BEGIN INPUT RECORDS
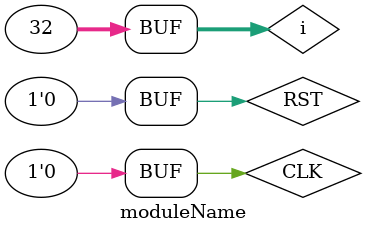
<source format=v>
module moduleName ();

reg CLK;
wire [31:0] OUT;
reg RST;
integer i;
SingleCpu SingleCpu1 (.CLK(CLK), .RST(RST), .OUT(OUT));

initial begin
    RST = 1;
    CLK = 1;
    #5
    CLK = 0;
    #5;
    CLK = 1;
    #5
    RST = 0;
    CLK = 0;
    for(i=0; i<32; i=i+1) begin
        CLK = 1;
        #5
        CLK = 0;
        #5;
    end


end


// always begin
//     #6 CLK=0;
//     #4 CLK=1;
// end

    
endmodule
</source>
END INPUT RECORDS
__WHAT TO WORK ON__
The records above are to be transcribed word for word. Skip the images.

__OUTPUT OF THE TASK__
<source format=v>
module moduleName ();

reg CLK;
wire [31:0] OUT;
reg RST;
integer i;
SingleCpu SingleCpu1 (.CLK(CLK), .RST(RST), .OUT(OUT));

initial begin
    RST = 1;
    CLK = 1;
    #5
    CLK = 0;
    #5;
    CLK = 1;
    #5
    RST = 0;
    CLK = 0;
    for(i=0; i<32; i=i+1) begin
        CLK = 1;
        #5
        CLK = 0;
        #5;
    end


end


// always begin
//     #6 CLK=0;
//     #4 CLK=1;
// end

    
endmodule
</source>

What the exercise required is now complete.